To and fro they roamed, doggedly seeking for some sign of water. And the woods seemed damp, too; and there were long reaches of dewy ferns. But wherever McKay dug, his knife soon touched the solid rock below. And they wandered on.
In the afternoon, resting in the shade, he noticed her lips were bleeding—and turned away, sharply, unable to endure her torture. She seemed to understand his abrupt movement, for she leaned slightly against him where he sat amid the ferns with his back to a tree—as a dog leans when his master is troubled.
“I think,” she said with an effort, “we should release our pigeon now. It seems to be very weak.”
He nodded.
The bird appeared languid; hunger and thirst were now telling fast on the little feathered messenger.
Evelyn shook out the last dusty traces of corn; McKay removed the bands. But the bird merely pecked at the food once or twice and then settled down with beak gaping and the film stealing over its eyes.

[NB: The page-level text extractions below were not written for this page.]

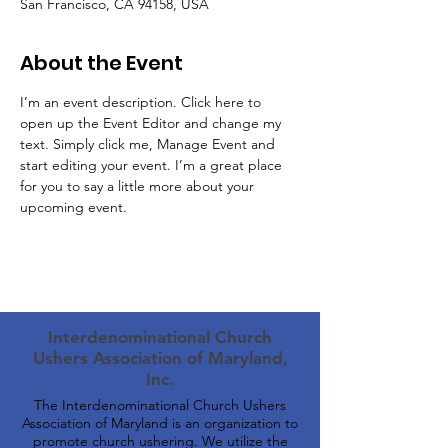
San Francisco, CA 94158, USA
About the Event
I’m an event description. Click here to 
open up the Event Editor and change my 
text. Simply click me, Manage Event and 
start editing your event. I’m a great place 
for you to say a little more about your 
upcoming event.
Interdenominational Church
Ushers Association of Maryland,
Inc.
The Interdenominational Church Ushers
Association of Maryland is an organization to
promote church ushering. We utilize the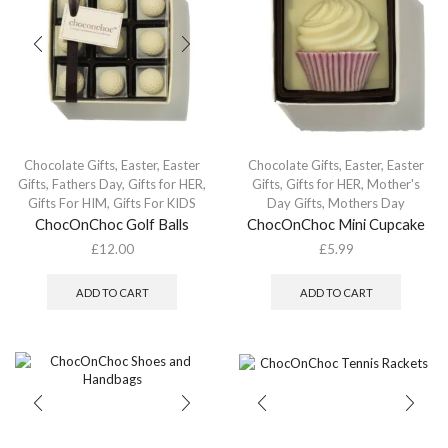
Chocolate Gifts
,
Easter
,
Easter
Chocolate Gifts
,
Easter
,
Easter
Gifts
,
Fathers Day
,
Gifts for HER
,
Gifts
,
Gifts for HER
,
Mother's
Gifts For HIM
,
Gifts For KIDS
Day Gifts
,
Mothers Day
ChocOnChoc Golf Balls
ChocOnChoc Mini Cupcake
£
12.00
£
5.99
ADD TO CART
ADD TO CART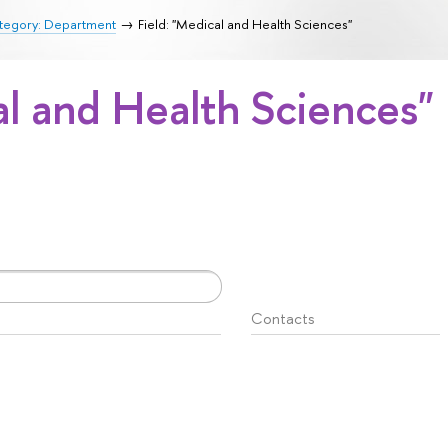
tegory: Department
Field: "Medical and Health Sciences"
al and Health Sciences"
Contacts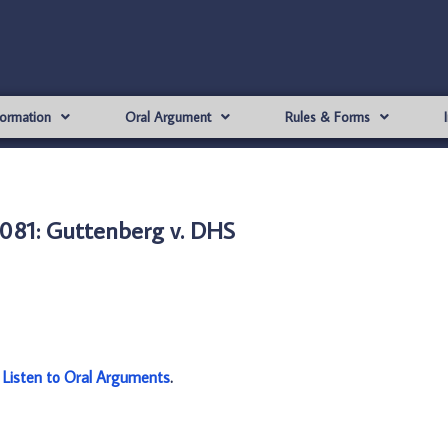
formation
Oral Argument
Rules & Forms
081: Guttenberg v. DHS
:
Listen to Oral Arguments
.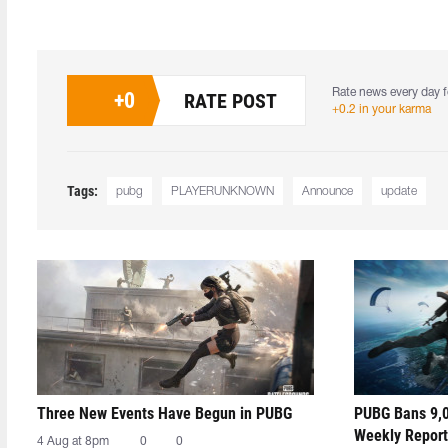
Rate news every day f
+
0
RATE POST
+0.2 in your karma
Tags:
pubg
PLAYERUNKNOWN
Announce
update
Three New Events Have Begun in PUBG
PUBG Bans 9,0
Weekly Report
4 Aug at 8pm
0
0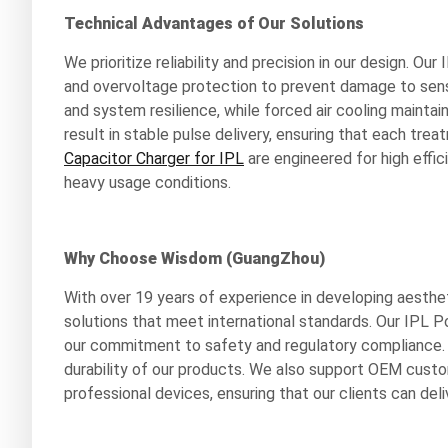
Technical Advantages of Our Solutions
We prioritize reliability and precision in our design.
and overvoltage protection to prevent damage to sens
and system resilience, while forced air cooling maintai
result in stable pulse delivery, ensuring that each tre
Capacitor Charger for IPL
are engineered for high effi
heavy usage conditions.
Why Choose Wisdom (GuangZhou)
With over 19 years of experience in developing aesthe
solutions that meet international standards. Our IPL P
our commitment to safety and regulatory compliance. 
durability of our products. We also support OEM custom
professional devices, ensuring that our clients can del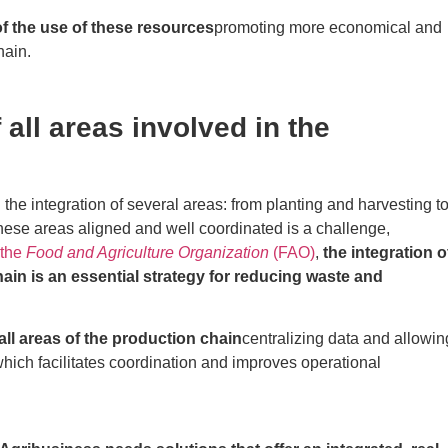
of the use of these resources
promoting more economical and
hain.
all areas involved in the
 the integration of several areas: from planting and harvesting t
hese areas aligned and well coordinated is a challenge,
 the
Food and Agriculture Organization
(FAO)
,
the integration o
ain is an essential strategy for reducing waste and
ll areas of the production chain
centralizing data and allowin
hich facilitates coordination and improves operational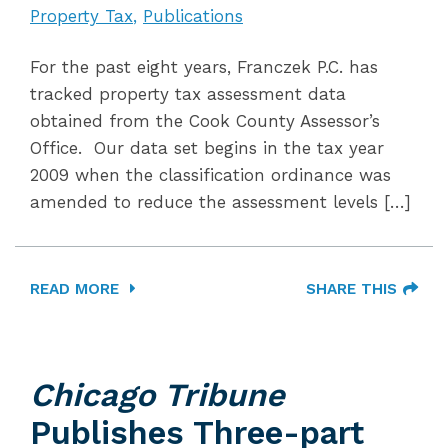
Property Tax
Publications
For the past eight years, Franczek P.C. has
tracked property tax assessment data
obtained from the Cook County Assessor’s
Office. Our data set begins in the tax year
2009 when the classification ordinance was
amended to reduce the assessment levels […]
READ MORE
SHARE THIS
Chicago Tribune
Publishes Three-part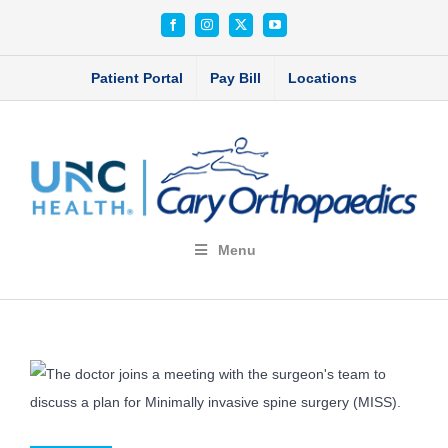
Skip
Facebook
Instagram
X
YouTube
to
content
Patient Portal
Pay Bill
Locations
Menu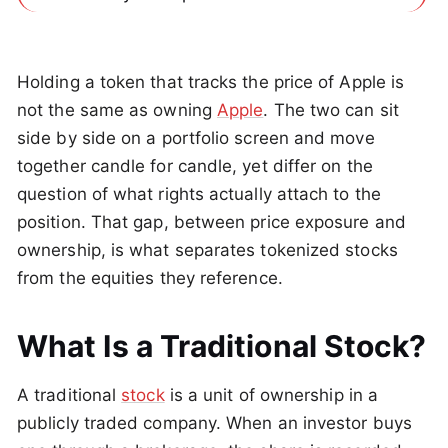
Holding a token that tracks the price of Apple is
not the same as owning
Apple
. The two can sit
side by side on a portfolio screen and move
together candle for candle, yet differ on the
question of what rights actually attach to the
position. That gap, between price exposure and
ownership, is what separates tokenized stocks
from the equities they reference.
What Is a Traditional Stock?
A traditional
stock
is a unit of ownership in a
publicly traded company. When an investor buys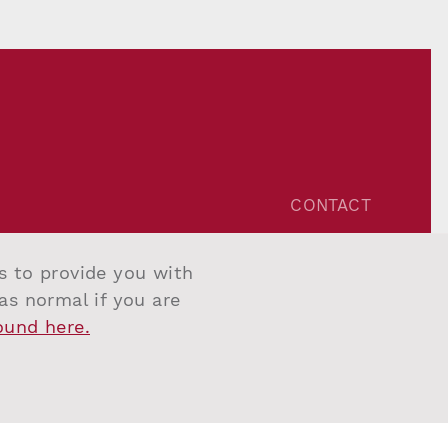
CONTACT
Unit 1, One Riverside,
One Eastfields Avenue,
us to provide you with
London SW18 1FQ
 as normal if you are
Tel:
+44 207 967 7777
found here.
Email:
info@salvesengraham.com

McKay wrote on tissue the date and time of day; and a word more to say that they had, now, scarcely any chance. He added, however, that others ought to try because there was no longer any doubt in his mind that the Boche were still occupied with some gigantic work along the Swiss border in the neighbourhood of Mount Terrible; and that the Swiss Government, if not abetting, at least was cognizant of the Hun activities.
This message he rolled into a quill, fastened it, took the bird, and tossed it westward into the air.
The pigeon beat the morning breeze feebly for a moment, then fluttered down to the top of a rock.
For five minutes that seemed five years they looked at the bird, which had settled down in the sun, its bright eyes alternately dimmed by the film or slowly clearing.
Then, as they watched, the pigeon stood up and stretched its neck skyward, peering hither and thither at the blue vault above. And suddenly it rose, painfully, higher, higher, seeming to acquire strength in the upper air levels. The sun flashed on its wings as it wheeled; then the distant bird swept westward into a long straight course, flying steadily until it vanished like a mote in mid-air.
McKay did not trust himself to speak. Presently he slipped his pack over both shoulders and took the rifle from where it lay against a rock. The girl, too, had picked up the empty wicker cage, but recollected herself and let it fall on the dead leaves.
Neither she nor McKay had spoken. The latter stood staring down at the patch of ferns into which the cage had rolled. And it was some time before his dulled eyes noticed that there was grass growing there, too—swale grass, which he had not before seen in this arid eastern region.
When finally he realised what it might signify he stood staring; a vague throb of hope stirred the thin blood in his sunken cheeks. But he dared not say that he hoped; he merely turned northward in silence and moved into the swale grass. And his slim comrade followed.